I’m pleased to announce that Jessica Flanigan is going to be guest blogging for BHL for the coming month.

Jessica works on political philosophy and applied ethics. This year she is a ABD at Princeton’s Program in Political Philosophy and a visiting scholar at Brown University. Next semester, she will join the Jepson School of Leadership Studies at University of Richmond. Her dissertation, Liberal Medicine, explores the ethics of pharmaceutical regulation. There she argues that prohibitive pre-market testing requirements and prescription drug systems are seriously unjust because they violate citizens’ rights of self-medication and are discriminatory. More generally, she is interested in bioethics, leadership ethics, feminism, liberalism, business ethics, normative ethics, political economy, and philosophy of law. You can find more information about her work on her website.

 
  • http://www.realadultsex.com figleaf

    Citizens rights and self medication sounds like a rich environment for PhD work. As it happens I’m visiting my mother’s retirement center trying to straighten out her medical care.
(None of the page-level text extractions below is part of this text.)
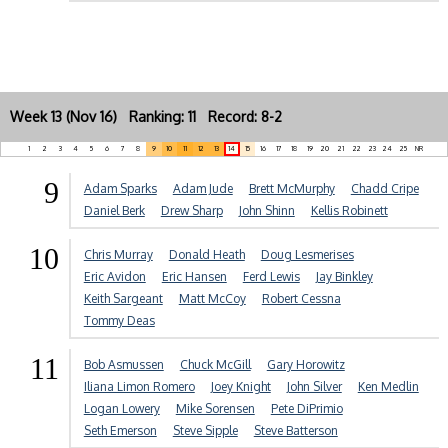
Week 13 (Nov 16) Ranking: 11 Record: 8-2
1
2
3
4
5
6
7
8
9
10
11
12
13
14
15
16
17
18
19
20
21
22
23
24
25
NR
9
Adam Sparks
Adam Jude
Brett McMurphy
Chadd Cripe
Daniel Berk
Drew Sharp
John Shinn
Kellis Robinett
10
Chris Murray
Donald Heath
Doug Lesmerises
Eric Avidon
Eric Hansen
Ferd Lewis
Jay Binkley
Keith Sargeant
Matt McCoy
Robert Cessna
Tommy Deas
11
Bob Asmussen
Chuck McGill
Gary Horowitz
Iliana Limon Romero
Joey Knight
John Silver
Ken Medlin
Logan Lowery
Mike Sorensen
Pete DiPrimio
Seth Emerson
Steve Sipple
Steve Batterson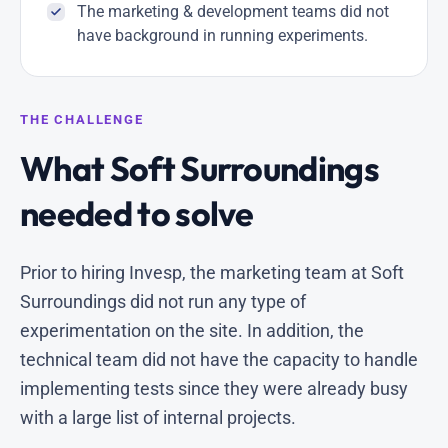
The marketing & development teams did not
have background in running experiments.
THE CHALLENGE
What Soft Surroundings
needed to solve
Prior to hiring Invesp, the marketing team at Soft
Surroundings did not run any type of
experimentation on the site. In addition, the
technical team did not have the capacity to handle
implementing tests since they were already busy
with a large list of internal projects.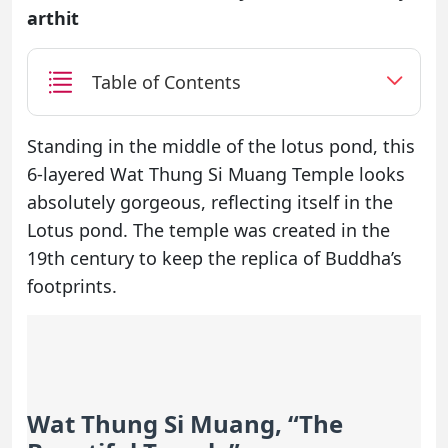
arthit
Table of Contents
Standing in the middle of the lotus pond, this
6-layered Wat Thung Si Muang Temple looks
absolutely gorgeous, reflecting itself in the
Lotus pond. The temple was created in the
19th century to keep the replica of Buddha’s
footprints.
Wat Thung Si Muang, “The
    A retirement home is an interesting context. Between living wills, medical powers of attorney, medication-induced memory loss, and so on it’s interesting trying to figure out where agency lies.
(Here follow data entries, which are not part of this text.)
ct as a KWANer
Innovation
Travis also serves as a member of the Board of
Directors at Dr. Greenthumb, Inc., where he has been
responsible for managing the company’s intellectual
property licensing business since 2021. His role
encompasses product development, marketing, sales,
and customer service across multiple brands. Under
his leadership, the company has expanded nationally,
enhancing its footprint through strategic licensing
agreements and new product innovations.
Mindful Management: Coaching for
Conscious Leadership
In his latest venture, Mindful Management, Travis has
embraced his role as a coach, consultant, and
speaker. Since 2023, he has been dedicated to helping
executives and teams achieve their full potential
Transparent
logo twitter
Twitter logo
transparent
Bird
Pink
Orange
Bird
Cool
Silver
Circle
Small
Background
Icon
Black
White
    This is, of course, an edge case. My mom was a medical professional so she’s ordinarily well informed and well prepared to make non-random decisions. But then again she’s also old enough to remember when physicians made… experimental recommendations. Which means she would generally be able to ask probing questions about her care. (Now? Not so much.)

    Anyway, I look forward to Jessica Flanigan’s thoughts on the issues.

    figleaf

    • Jessica Flanigan

      Thanks for your interest! I hope all goes well with your mother’s care. Paternalism towards the elderly is a serious injustice that deserves much more attention, and I hope that she is treated with kindness AND respect.